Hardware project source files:
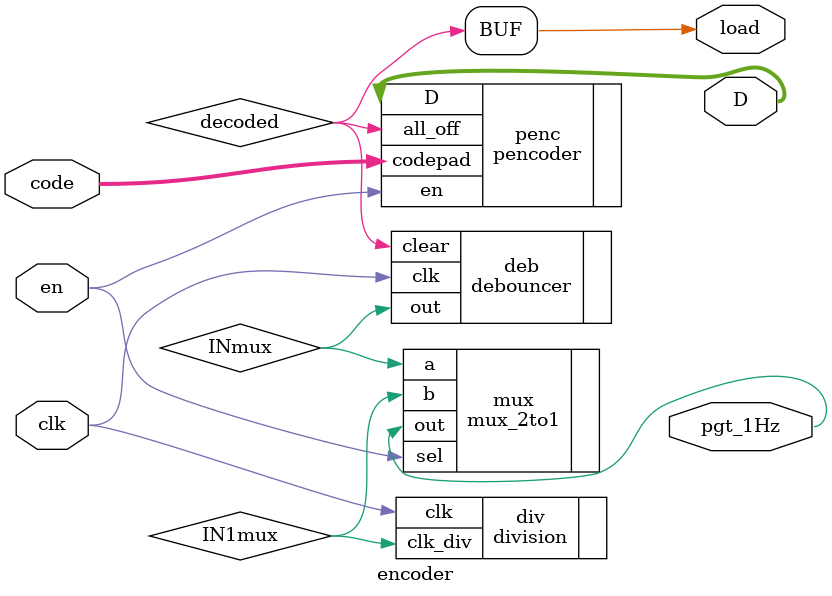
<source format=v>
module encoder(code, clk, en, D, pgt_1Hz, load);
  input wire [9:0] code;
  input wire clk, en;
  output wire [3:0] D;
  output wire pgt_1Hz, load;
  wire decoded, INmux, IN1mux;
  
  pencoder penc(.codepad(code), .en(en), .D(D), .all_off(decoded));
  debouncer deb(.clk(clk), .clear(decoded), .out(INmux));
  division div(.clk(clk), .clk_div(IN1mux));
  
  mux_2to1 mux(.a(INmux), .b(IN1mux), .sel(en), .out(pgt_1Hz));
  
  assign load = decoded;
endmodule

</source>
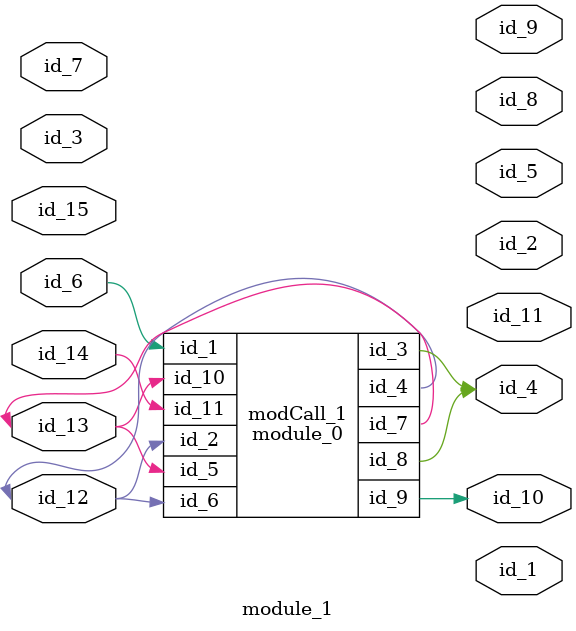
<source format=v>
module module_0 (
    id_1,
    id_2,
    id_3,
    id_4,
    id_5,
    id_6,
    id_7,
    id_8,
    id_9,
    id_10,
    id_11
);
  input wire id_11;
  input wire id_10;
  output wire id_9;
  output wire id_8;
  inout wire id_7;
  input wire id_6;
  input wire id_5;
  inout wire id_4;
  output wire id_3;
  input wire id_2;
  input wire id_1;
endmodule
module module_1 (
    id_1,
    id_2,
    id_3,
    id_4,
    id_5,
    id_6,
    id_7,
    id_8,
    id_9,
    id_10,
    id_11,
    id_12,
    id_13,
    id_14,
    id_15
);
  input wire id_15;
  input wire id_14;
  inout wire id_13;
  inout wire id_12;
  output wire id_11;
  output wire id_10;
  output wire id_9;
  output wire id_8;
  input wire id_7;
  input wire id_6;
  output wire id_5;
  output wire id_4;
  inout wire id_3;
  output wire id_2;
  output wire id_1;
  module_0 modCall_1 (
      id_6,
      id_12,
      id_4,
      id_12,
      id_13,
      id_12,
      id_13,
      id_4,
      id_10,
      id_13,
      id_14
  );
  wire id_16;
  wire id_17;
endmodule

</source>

WORK ORDER:
Copy every entry word for word, but omit the pictures.

SOLUTION BELOW:
<source format=v>
module encoder(code, clk, en, D, pgt_1Hz, load);
  input wire [9:0] code;
  input wire clk, en;
  output wire [3:0] D;
  output wire pgt_1Hz, load;
  wire decoded, INmux, IN1mux;
  
  pencoder penc(.codepad(code), .en(en), .D(D), .all_off(decoded));
  debouncer deb(.clk(clk), .clear(decoded), .out(INmux));
  division div(.clk(clk), .clk_div(IN1mux));
  
  mux_2to1 mux(.a(INmux), .b(IN1mux), .sel(en), .out(pgt_1Hz));
  
  assign load = decoded;
endmodule

</source>
<source format=v>
module module_0 (
    id_1,
    id_2,
    id_3,
    id_4,
    id_5,
    id_6,
    id_7,
    id_8,
    id_9,
    id_10,
    id_11
);
  input wire id_11;
  input wire id_10;
  output wire id_9;
  output wire id_8;
  inout wire id_7;
  input wire id_6;
  input wire id_5;
  inout wire id_4;
  output wire id_3;
  input wire id_2;
  input wire id_1;
endmodule
module module_1 (
    id_1,
    id_2,
    id_3,
    id_4,
    id_5,
    id_6,
    id_7,
    id_8,
    id_9,
    id_10,
    id_11,
    id_12,
    id_13,
    id_14,
    id_15
);
  input wire id_15;
  input wire id_14;
  inout wire id_13;
  inout wire id_12;
  output wire id_11;
  output wire id_10;
  output wire id_9;
  output wire id_8;
  input wire id_7;
  input wire id_6;
  output wire id_5;
  output wire id_4;
  inout wire id_3;
  output wire id_2;
  output wire id_1;
  module_0 modCall_1 (
      id_6,
      id_12,
      id_4,
      id_12,
      id_13,
      id_12,
      id_13,
      id_4,
      id_10,
      id_13,
      id_14
  );
  wire id_16;
  wire id_17;
endmodule

</source>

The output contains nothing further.